塩田武士『騙し絵の牙』KADOKAWA
出だしから出てくるいくつもの名前を最初は覚えられず、何度かページを戻りながら読んだ。元々登場人物の名前を複数覚えるのが苦手なせいだけれど。
けれど文字を追ううちにいつの間にかそんなことも忘れ、物語と現実が混ざりあっていく。
歩く度に足元の砂が崩れていくような、胃の痛くなる仕事。章ごとに深まる悲哀と苦痛が、章の口絵(?)になっている大泉洋さんの顔にも滲み出てくる。
まだ半分…、まだ…まだ終わらない…。次々と地雷のような出来事が埋まっている戦場を、頁数を見ながら追われるように読む。読んでいてこんなに早く終わって欲しいと思う小説もなかなかないかもしれない。けれど目を離せない。
家族、仕事、苦しい、辛い。物語の中の八方塞がりな生き方は、決して本の中のこととも他人事とも思えなかった。

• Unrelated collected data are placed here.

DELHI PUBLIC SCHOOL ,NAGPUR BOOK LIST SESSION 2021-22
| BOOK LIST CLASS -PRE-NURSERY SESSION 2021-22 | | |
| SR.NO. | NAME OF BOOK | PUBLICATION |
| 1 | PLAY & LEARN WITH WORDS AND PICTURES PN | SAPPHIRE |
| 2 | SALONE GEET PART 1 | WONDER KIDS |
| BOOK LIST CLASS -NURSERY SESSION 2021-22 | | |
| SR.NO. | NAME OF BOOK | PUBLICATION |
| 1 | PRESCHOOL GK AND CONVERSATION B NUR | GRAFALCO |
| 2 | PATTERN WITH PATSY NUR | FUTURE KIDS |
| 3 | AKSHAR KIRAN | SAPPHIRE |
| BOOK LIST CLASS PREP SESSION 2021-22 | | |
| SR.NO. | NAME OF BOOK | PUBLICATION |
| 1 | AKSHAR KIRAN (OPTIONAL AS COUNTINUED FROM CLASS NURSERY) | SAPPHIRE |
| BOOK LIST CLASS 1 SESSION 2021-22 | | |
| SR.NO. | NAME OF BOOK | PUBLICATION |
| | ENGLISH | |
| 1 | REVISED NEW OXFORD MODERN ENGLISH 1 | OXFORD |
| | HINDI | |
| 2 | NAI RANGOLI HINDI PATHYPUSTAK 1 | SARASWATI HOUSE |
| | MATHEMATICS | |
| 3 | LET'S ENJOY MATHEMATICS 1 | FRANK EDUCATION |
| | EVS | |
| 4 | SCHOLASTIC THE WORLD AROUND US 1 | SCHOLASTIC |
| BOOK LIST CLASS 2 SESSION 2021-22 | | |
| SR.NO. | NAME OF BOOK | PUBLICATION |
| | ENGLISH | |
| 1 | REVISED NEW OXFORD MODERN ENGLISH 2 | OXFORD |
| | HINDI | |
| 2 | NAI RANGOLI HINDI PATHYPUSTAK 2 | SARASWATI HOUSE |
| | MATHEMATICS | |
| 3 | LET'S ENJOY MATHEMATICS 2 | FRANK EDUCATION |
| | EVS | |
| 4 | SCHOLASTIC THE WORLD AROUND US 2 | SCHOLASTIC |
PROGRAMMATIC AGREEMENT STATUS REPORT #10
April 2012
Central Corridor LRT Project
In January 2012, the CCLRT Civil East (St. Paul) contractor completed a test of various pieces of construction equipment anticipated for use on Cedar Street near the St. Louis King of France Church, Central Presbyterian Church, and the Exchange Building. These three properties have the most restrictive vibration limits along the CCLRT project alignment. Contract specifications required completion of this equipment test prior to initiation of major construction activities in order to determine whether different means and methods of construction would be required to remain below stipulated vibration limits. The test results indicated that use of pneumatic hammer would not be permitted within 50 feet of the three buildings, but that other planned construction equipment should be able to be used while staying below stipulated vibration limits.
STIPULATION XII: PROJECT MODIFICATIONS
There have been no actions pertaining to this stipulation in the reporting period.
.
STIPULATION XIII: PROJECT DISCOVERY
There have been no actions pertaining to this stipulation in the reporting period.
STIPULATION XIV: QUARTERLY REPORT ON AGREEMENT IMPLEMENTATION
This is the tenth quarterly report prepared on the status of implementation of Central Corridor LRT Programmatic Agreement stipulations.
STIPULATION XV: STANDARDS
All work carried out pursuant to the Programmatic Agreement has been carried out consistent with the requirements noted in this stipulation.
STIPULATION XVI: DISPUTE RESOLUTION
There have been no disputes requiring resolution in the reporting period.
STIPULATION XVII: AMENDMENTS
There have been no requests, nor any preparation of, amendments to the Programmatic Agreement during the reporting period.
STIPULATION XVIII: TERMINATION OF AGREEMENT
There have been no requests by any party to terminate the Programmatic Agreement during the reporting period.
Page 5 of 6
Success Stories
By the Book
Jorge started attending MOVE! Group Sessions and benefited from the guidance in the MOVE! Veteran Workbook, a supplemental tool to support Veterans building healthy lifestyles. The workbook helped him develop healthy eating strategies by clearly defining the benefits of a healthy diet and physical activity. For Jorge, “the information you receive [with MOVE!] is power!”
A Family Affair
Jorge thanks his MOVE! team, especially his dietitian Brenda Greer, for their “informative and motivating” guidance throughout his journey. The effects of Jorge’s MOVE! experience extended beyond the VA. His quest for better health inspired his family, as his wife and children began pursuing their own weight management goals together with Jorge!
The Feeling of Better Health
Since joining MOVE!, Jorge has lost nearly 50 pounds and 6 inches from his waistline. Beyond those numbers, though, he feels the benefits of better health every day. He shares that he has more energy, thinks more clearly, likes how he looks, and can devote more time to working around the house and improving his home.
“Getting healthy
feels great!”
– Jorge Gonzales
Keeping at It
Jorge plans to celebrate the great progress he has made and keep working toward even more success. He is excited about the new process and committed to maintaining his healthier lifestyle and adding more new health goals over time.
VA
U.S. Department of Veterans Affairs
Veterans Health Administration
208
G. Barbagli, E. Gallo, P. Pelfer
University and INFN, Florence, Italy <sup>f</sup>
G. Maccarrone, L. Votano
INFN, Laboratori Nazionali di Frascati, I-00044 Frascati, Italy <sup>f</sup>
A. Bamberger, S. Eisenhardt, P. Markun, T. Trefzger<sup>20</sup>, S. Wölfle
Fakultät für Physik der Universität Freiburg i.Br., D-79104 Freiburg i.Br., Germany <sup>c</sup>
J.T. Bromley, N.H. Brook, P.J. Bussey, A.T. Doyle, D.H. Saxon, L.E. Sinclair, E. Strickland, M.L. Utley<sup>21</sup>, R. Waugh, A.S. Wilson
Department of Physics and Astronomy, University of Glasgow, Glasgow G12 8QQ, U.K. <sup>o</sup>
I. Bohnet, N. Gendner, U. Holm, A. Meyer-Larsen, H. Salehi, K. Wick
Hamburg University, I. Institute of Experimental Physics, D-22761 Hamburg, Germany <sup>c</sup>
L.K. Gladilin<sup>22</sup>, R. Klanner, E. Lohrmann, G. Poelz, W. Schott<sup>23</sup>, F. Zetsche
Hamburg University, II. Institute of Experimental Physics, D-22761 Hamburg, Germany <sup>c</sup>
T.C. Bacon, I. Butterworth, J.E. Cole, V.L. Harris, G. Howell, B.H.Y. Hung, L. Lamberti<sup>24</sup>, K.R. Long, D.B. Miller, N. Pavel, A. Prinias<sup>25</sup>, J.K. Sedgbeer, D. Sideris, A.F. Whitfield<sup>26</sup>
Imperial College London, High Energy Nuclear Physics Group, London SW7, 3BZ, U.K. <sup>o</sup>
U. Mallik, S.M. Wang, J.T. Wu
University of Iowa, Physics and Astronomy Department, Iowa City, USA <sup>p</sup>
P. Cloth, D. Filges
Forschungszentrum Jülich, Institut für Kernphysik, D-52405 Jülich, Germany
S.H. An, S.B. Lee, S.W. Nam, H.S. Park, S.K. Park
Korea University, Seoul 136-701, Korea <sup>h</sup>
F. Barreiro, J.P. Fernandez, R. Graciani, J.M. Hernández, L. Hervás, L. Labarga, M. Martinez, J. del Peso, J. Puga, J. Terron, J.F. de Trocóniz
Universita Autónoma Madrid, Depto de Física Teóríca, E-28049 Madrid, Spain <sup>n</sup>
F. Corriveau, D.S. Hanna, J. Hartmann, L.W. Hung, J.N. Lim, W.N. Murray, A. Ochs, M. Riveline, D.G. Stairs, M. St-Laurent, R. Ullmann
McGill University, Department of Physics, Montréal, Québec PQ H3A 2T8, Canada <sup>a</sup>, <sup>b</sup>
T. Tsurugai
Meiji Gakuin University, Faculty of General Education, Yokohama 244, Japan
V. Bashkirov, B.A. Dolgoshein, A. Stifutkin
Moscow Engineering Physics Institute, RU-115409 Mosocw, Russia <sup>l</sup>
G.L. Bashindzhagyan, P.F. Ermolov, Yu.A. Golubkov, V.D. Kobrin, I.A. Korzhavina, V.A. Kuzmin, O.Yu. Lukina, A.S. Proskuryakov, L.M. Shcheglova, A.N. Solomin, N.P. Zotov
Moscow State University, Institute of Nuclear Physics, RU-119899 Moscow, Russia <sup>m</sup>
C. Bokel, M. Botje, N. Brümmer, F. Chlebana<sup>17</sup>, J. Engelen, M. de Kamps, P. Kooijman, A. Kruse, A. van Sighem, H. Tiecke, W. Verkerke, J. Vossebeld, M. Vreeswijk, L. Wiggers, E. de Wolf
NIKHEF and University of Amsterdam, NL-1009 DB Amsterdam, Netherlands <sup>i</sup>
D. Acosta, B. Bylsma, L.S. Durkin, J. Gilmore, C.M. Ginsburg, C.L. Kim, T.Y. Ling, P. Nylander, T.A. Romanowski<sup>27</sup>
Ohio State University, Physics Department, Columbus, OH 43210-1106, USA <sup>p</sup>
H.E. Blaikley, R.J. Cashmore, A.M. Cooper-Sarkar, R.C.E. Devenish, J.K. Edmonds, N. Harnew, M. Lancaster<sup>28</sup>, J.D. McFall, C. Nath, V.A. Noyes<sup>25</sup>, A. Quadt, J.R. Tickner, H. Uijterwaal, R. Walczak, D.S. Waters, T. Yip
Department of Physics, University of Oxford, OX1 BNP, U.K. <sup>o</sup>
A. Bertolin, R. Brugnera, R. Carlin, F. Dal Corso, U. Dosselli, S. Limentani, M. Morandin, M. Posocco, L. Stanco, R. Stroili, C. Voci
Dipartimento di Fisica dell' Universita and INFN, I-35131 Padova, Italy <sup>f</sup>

社会や会社、家庭に追い詰められていく姿が自分とも友人とも家族とも重なっていく。
この本の本題ではないんだろうけれど、さらさら音をたてて崩れていく砂の城を両手で支えるような毎日は、誰もが大なり小なり感じているものだと思う。指の間からもこぼれ落ちていく粒に無力感を感じながら、けれど進むしかない。後戻りもできないし、その砂の城を投げ出して逃げることも、よほどの覚悟がないとできない。
少しずつ本当の自分を押し殺して、生きていくための仮面を被る。そうしている自分を、この本を読んで気づかされた。